Most studies were focused not on the watershed but on portions affected by proposed industrial activity or transportation work.

“(The studies) tended to be shortsighted and focused on development, so we only have snapshots,” said Trueleson.

Researchers are beginning to see transformation in the Yukon River.

“Once we know the state of the river, then we can understand what changes are being made,” said Rosefeld.

Major Yukon River tributaries, like the Porcupine, need to be studied to understand just how those changes are made.

“Things live on a narrow threshold in the North,” said Maracle.

With a one-degree rise in temperature, permafrost melts and microbe material in the soil wakes up.

The dissolved organic carbon — the basic building block of fish habitat— in the water is decreasing.

“The Yukon River is the biggest exporter of dissolved organic carbon for the entire Circumpolar North,” said Maracle.

“If that changes, it’s going to affect fish runs, how productive fisheries are, and basic growing seasons.”

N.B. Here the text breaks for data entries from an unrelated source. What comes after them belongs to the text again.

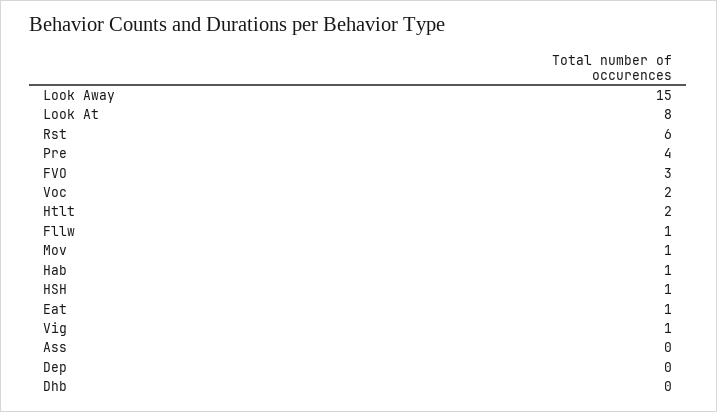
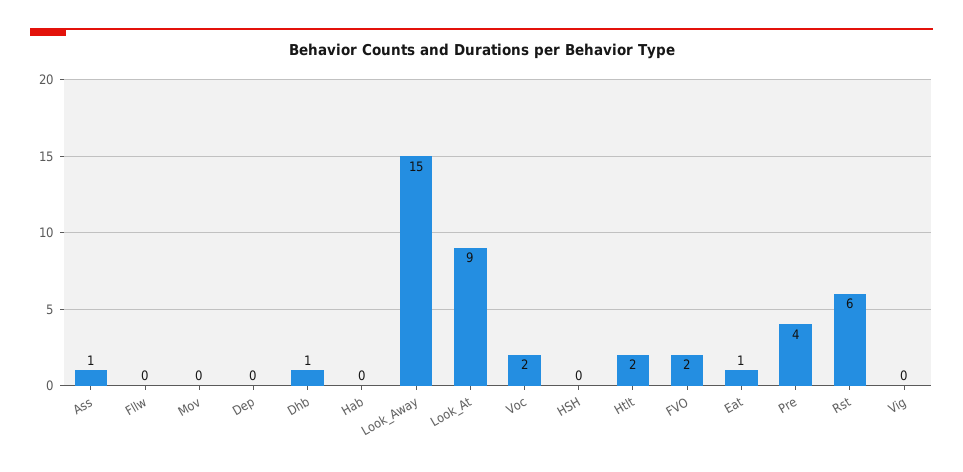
  {
    "Look Away": 15,
-   "Look At": 8,
+   "Look At": 9,
    "Rst": 6,
    "Pre": 4,
-   "FVO": 3,
+   "FVO": 2,
    "Voc": 2,
    "Htlt": 2,
-   "Fllw": 1,
+   "Fllw": 0,
-   "Mov": 1,
+   "Mov": 0,
-   "Hab": 1,
+   "Hab": 0,
-   "HSH": 1,
+   "HSH": 0,
    "Eat": 1,
-   "Vig": 1,
+   "Vig": 0,
-   "Ass": 0,
+   "Ass": 1,
    "Dep": 0,
-   "Dhb": 0
+   "Dhb": 1
  }

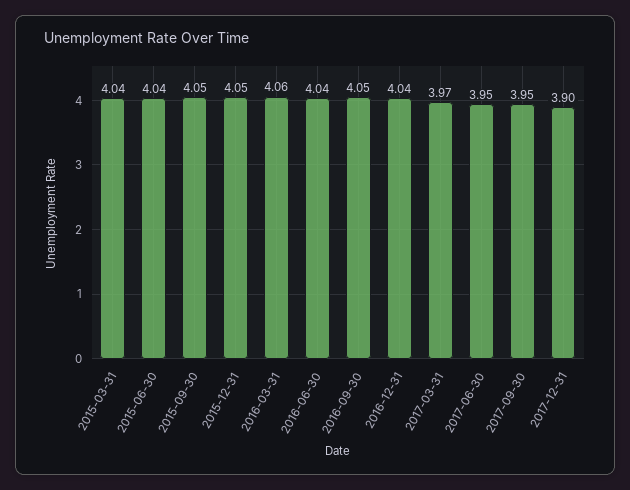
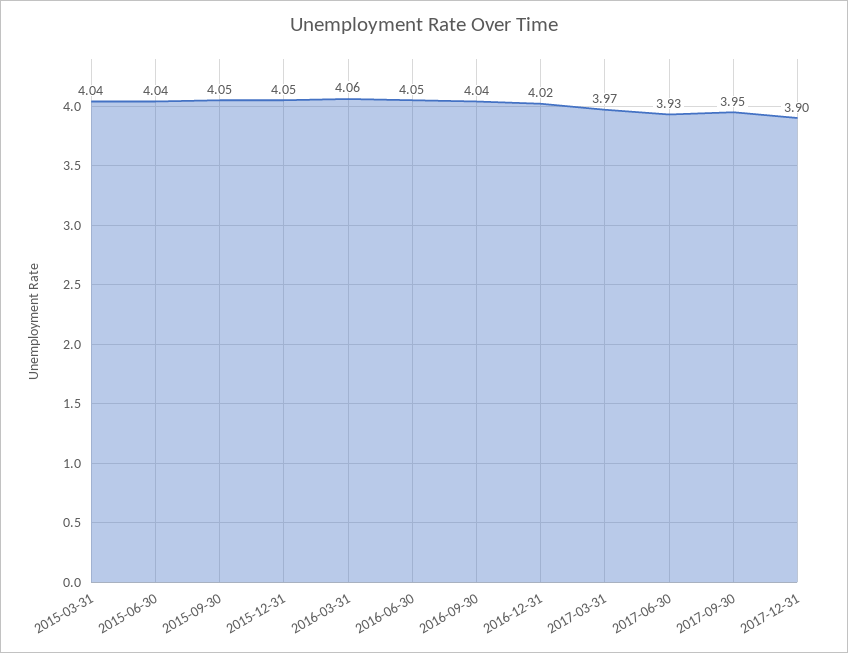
  {
    "2015-03-31": 4.04,
    "2015-06-30": 4.04,
    "2015-09-30": 4.05,
    "2015-12-31": 4.05,
    "2016-03-31": 4.06,
-   "2016-06-30": 4.04,
+   "2016-06-30": 4.05,
-   "2016-09-30": 4.05,
+   "2016-09-30": 4.04,
-   "2016-12-31": 4.04,
+   "2016-12-31": 4.02,
    "2017-03-31": 3.97,
-   "2017-06-30": 3.95,
+   "2017-06-30": 3.93,
    "2017-09-30": 3.95,
    "2017-12-31": 3.9
  }

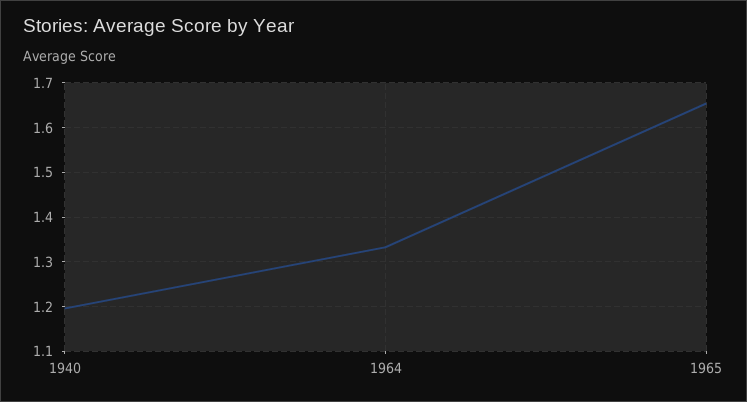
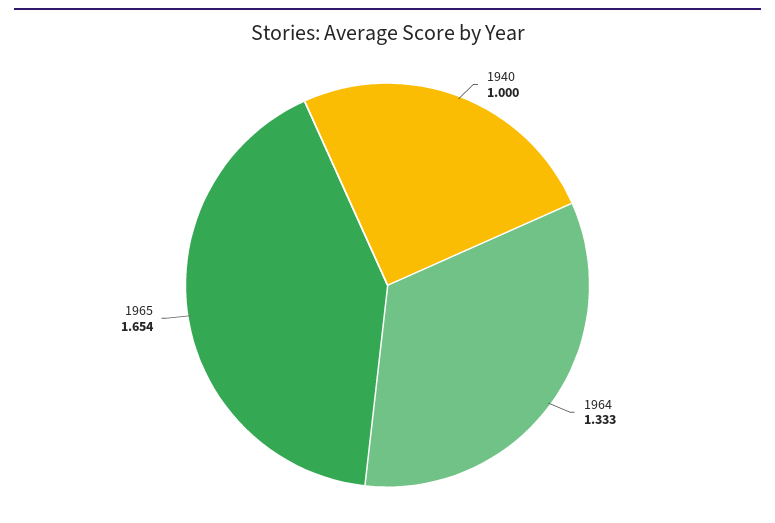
  {
-   "1940": 1.2,
+   "1940": 1,
    "1964": 1.333,
    "1965": 1.654
  }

The further north one goes, the more tangible are the effects of climate change, said Trueleson.

Melting permafrost can have significant influence on water quality, and the territory wants to know just how bad it could get.

The changes can rattle the food chain, said Trueleson.

“It’ll have an impact right through the food chain,” he said.

“Already algae blooms have been found in the mid-Yukon River basin.”

Algae blooms contribute to the decline of aquatic life like fish and insects by increasing the bacteria and sucking up oxygen in the water.

The tributaries carry sediment into the Yukon River.

Nitrate levels are up in certain areas, which could be caused by a number of factors.

It could be agricultural runoff, a toxic spill, mine tailings leeching or simply melting permafrost.

Researchers usually rely on the three Ms to determine what caused chemical changes: municipal waste, mining and military.

“We can’t say it’s one thing,” said Maracle.

The eight-year project establishes community-based work to serve communities well into the future.

In the short term, the territory wants to train people in communities along the river to sustain monitoring activities.

Specialized water-quality training will take place in communities like Teslin, Mayo, Dawson, Carcross and Carmacks.

“We don’t have regular technicians in these areas — we have two in Whitehorse, so we’re spread thin,” said Trueleson.